ElasticFlow: An Elastic Serverless Training Platform for Distributed Deep Learning

ASPLOS 2023 |

This paper proposes ElasticFlow, an elastic serverless training platform for distributed deep learning. ElasticFlow provides a serverless interface with two distinct features: (i) users specify only the DNN model and hyperparameters for a job, but not the number of GPUs; (ii) users specify the deadline for a job, but not the amount of time to occupy GPUs. In contrast to existing server-centric platforms, ElasticFlow provides performance guarantees in terms of meeting deadlines and alleviates users from tedious, low-level, and manual resource management.

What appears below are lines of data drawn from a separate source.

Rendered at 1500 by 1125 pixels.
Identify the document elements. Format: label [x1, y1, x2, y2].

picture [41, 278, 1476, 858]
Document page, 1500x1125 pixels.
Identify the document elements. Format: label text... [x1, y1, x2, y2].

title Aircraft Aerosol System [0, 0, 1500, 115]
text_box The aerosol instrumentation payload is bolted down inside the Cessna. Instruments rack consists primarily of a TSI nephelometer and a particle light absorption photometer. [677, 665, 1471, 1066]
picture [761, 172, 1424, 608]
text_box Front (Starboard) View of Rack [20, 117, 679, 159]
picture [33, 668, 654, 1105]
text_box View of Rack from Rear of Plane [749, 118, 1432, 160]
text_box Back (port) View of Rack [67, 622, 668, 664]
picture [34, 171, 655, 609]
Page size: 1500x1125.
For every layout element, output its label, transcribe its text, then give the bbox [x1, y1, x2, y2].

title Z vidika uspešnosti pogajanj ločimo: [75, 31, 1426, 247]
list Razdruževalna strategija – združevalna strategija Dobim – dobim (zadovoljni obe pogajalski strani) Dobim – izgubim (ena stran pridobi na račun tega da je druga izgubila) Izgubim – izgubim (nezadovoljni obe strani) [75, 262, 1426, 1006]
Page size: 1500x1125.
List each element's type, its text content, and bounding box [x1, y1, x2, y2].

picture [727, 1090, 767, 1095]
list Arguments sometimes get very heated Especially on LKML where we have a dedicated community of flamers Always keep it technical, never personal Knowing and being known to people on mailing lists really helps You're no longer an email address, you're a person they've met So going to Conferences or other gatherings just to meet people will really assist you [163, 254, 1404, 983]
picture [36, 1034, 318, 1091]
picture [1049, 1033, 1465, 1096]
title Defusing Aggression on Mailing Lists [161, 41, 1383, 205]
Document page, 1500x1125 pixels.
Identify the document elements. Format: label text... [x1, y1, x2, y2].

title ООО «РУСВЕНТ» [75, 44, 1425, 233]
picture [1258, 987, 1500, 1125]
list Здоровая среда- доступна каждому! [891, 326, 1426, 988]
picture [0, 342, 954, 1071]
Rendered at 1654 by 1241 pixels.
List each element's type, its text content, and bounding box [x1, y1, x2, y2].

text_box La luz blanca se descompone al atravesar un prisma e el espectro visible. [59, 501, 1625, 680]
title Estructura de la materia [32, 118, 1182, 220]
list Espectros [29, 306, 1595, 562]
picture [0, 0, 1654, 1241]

The characteristics of distributed training introduce two challenges. First, the training throughput scales non-linearly with the number of GPUs. Second, the scaling efficiency is affected by worker placement. To address these challenges, we propose Minimum Satisfactory Share to capture the resource usage of training jobs to meet deadlines, and ElasticFlow performs admission control based on it. We develop a greedy algorithm that dynamically allocates resources to admitted jobs based on diminishing returns. We apply buddy allocation to worker placement to eliminate the effect of topology. Evaluation results on a cluster of 128 GPUs show that ElasticFlow increases the number of jobs that can meet their deadlines by 1.45–7.65x compared to existing solutions.